He defined microinsurance to be the protection of low-income people against specific perils in exchange for regular premium payments proportionate to the likelihood and cost of the risk involved.
Also, the term “microinsurance” according to him typically refers to adapting insurance services mainly to clients with low income and no access to mainstream insurance services.
Giving a third definition of microinsurance, the representative of the International Cooperative and Mutual Insurance Federation added “Microinsurance is insurance that is accessed by low-income population, provided by a variety of different entities, but run in accordance with generally accepted insurance practices (which should include the Insurance Core Principles).”
He said that Cooperatives and Mutuals are the hidden giants of the world economy, adding that the largest 300 Cooperatives and Mutuals have a turnover of 1 trillion USD.
On the potentials for cooperatives to provide microinsurance, he said that they have history of organising the poor; have operated in the interest of members by the members; have the principle of trust; there is ownership and loyalty; peer pressure while any surplus is reinvested or redistributed.
According to him, the values in Cooperative and Mutual include self-help, self-responsibility, democracy, equality, equity, solidarity, honesty, openness, social responsibility as well as caring for others.
On whether Cooperative and Mutual insurance can show the way, he said that a cooperative is an autonomous association of persons united voluntarily to meet their common economic, social, and cultural needs and aspirations through a jointly-owned and democratically controlled enterprise.
Speaking on the topic, Microinsurance as stimulus for microfinance “Sudan view” Omer Elfarowg Ahmed listed the microinsurance challenges to include microfinance awareness; efficient risk management tools; lack of credit information; moral hazard; reinsurance capacity as well as insurance products expansion.
For Dr. Nureldym Mukhtar Osman Fageery who presented a paper on ‘Critical review of microinsurance in Sudan,’ he said that the Central Bank of Sudan started in cooperation with the Sudanese Insurance Union to introduce loan protection to cover the loss that a lending bank may incur upon the death, disability or sickness of a low- income borrowers or as a result of their assets loss especially standing crops damage, loss of animals and a house.

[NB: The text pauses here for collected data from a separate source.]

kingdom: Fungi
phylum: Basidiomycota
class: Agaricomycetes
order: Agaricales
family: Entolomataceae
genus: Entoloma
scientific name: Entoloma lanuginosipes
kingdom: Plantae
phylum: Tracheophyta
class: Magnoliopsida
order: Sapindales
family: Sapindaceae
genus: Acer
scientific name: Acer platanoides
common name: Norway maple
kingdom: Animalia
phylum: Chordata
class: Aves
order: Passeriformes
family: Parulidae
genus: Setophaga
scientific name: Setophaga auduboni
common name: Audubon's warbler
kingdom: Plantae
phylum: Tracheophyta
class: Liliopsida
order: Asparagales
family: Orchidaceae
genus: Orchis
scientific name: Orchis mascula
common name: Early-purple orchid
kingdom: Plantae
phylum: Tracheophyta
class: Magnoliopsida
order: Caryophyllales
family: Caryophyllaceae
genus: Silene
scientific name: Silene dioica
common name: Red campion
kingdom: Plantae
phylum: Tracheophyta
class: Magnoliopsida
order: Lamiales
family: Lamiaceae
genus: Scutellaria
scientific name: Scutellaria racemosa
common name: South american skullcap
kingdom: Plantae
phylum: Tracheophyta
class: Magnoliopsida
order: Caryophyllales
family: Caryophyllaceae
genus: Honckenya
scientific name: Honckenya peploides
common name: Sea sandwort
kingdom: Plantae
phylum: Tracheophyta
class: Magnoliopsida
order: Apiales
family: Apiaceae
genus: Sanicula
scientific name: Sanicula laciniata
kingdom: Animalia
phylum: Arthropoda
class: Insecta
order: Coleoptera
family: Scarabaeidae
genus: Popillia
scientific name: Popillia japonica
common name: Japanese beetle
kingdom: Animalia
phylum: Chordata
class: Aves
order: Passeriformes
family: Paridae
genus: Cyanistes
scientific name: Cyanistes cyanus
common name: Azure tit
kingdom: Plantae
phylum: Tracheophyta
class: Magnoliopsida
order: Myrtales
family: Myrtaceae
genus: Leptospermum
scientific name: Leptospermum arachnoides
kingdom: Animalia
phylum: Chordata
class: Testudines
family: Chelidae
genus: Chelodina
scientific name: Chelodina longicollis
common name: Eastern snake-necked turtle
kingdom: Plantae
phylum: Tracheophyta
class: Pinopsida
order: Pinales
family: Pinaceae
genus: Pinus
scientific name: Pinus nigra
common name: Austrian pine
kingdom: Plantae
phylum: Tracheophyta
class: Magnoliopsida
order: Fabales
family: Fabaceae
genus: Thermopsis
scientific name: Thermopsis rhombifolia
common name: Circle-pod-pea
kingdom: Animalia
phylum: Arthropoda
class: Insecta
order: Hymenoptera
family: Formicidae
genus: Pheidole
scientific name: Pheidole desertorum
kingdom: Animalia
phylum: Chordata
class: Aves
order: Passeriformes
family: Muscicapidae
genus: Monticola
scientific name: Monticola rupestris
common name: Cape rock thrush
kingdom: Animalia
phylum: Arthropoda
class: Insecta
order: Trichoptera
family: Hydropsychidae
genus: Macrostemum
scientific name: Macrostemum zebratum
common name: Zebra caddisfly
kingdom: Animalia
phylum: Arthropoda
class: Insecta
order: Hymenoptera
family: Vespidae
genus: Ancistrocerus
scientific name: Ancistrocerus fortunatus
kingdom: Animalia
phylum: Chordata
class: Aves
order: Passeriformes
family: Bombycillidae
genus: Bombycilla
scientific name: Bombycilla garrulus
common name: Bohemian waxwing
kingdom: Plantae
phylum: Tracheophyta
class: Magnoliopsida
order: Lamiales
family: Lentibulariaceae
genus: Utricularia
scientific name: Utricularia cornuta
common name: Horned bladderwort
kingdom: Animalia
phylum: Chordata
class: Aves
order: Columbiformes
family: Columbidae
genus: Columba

According to him, a co insurance pool was established by the members insurance companies in 2011 with objectives to promote the spread of innovative insurance policies in Sudan against loan linked risks in accordance with the terms of the Central Bank of Sudan; to reduce the cost of operation; to overcome the capacity problem of the market as well as to promote the exchange of information with similar pools.
However, the benefits of microinsurance, according to Ahmed are loan guarantee for finance providers; policy holders entitled to surplus; reduce insurance cost; policyholders benefits from loss prevention services; reduce economic waste; social responsibility; help poverty alleviation while also serving as a method of co-operation between participants.